SAS HBA, random drive reset under load, io scheduler issue ?

sdauth · l33t Joined: 19 Sep 2018 Posts: 650 Location: Ásgarðr

Hello,
I have a server with 8 hdd attached to a SAS HBA (Dell Perc H310 with IT firmware), no raid is used : for each hard disk, a filesystem and a mountpoint.
When the system is under high load with lot of r/w, I have a disk (not the same each time !) which reset itself for no reason.
This time it was /dev/sdg, when it happened, I was running a (long) smart test on 4 drives and started a copy to an other disk. /dev/sdg was totally idle..
Other than that, the airflow is good, temp are ok and I already replaced the mini sas and power cables..

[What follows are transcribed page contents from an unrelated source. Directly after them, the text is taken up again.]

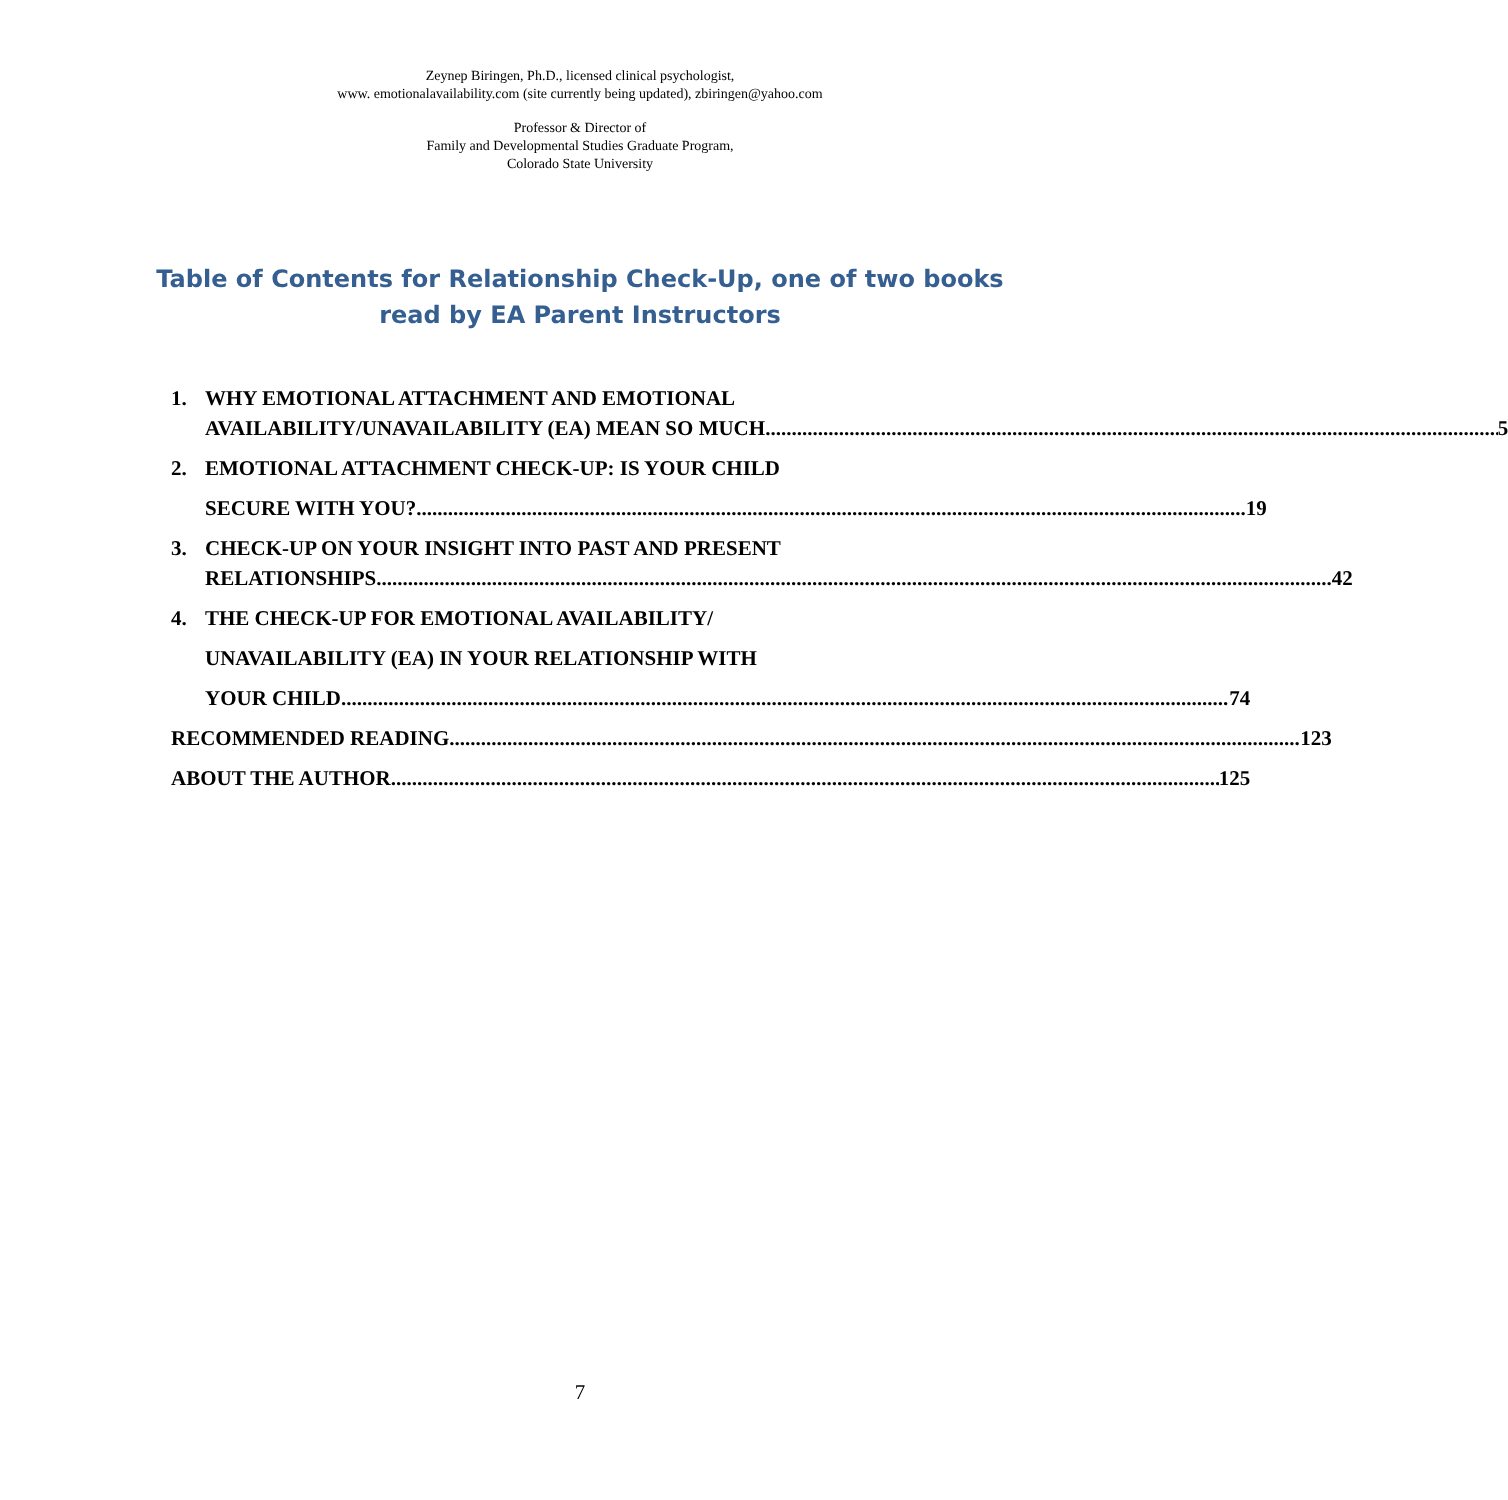Zeynep Biringen, Ph.D., licensed clinical psychologist,
www. emotionalavailability.com (site currently being updated), zbiringen@yahoo.com
Professor & Director of
Family and Developmental Studies Graduate Program,
Colorado State University
Table of Contents for Relationship Check-Up, one of two books read by EA Parent Instructors
1. WHY EMOTIONAL ATTACHMENT AND EMOTIONAL
AVAILABILITY/UNAVAILABILITY (EA) MEAN SO MUCH 5
2. EMOTIONAL ATTACHMENT CHECK-UP: IS YOUR CHILD
SECURE WITH YOU? 19
3. CHECK-UP ON YOUR INSIGHT INTO PAST AND PRESENT
RELATIONSHIPS 42
4. THE CHECK-UP FOR EMOTIONAL AVAILABILITY/
UNAVAILABILITY (EA) IN YOUR RELATIONSHIP WITH
YOUR CHILD 74
RECOMMENDED READING 123
ABOUT THE AUTHOR 125
7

sdauth · l33t Joined: 19 Sep 2018 Posts: 650 Location: Ásgarðr

I recompiled my kernel with BFQ built-in and added this udev rule :
/etc/udev/rules.d/60-ioschedulers.rules

sdauth · l33t Joined: 19 Sep 2018 Posts: 650 Location: Ásgarðr

Switching to bfq io scheduler instead of mq-deadline seems to does wonders. Almost 48hours uptime with concurrent smart test (1 drive still not finished..) and various rsync (local and remote) copy on different hdd and not a single drive reset yet.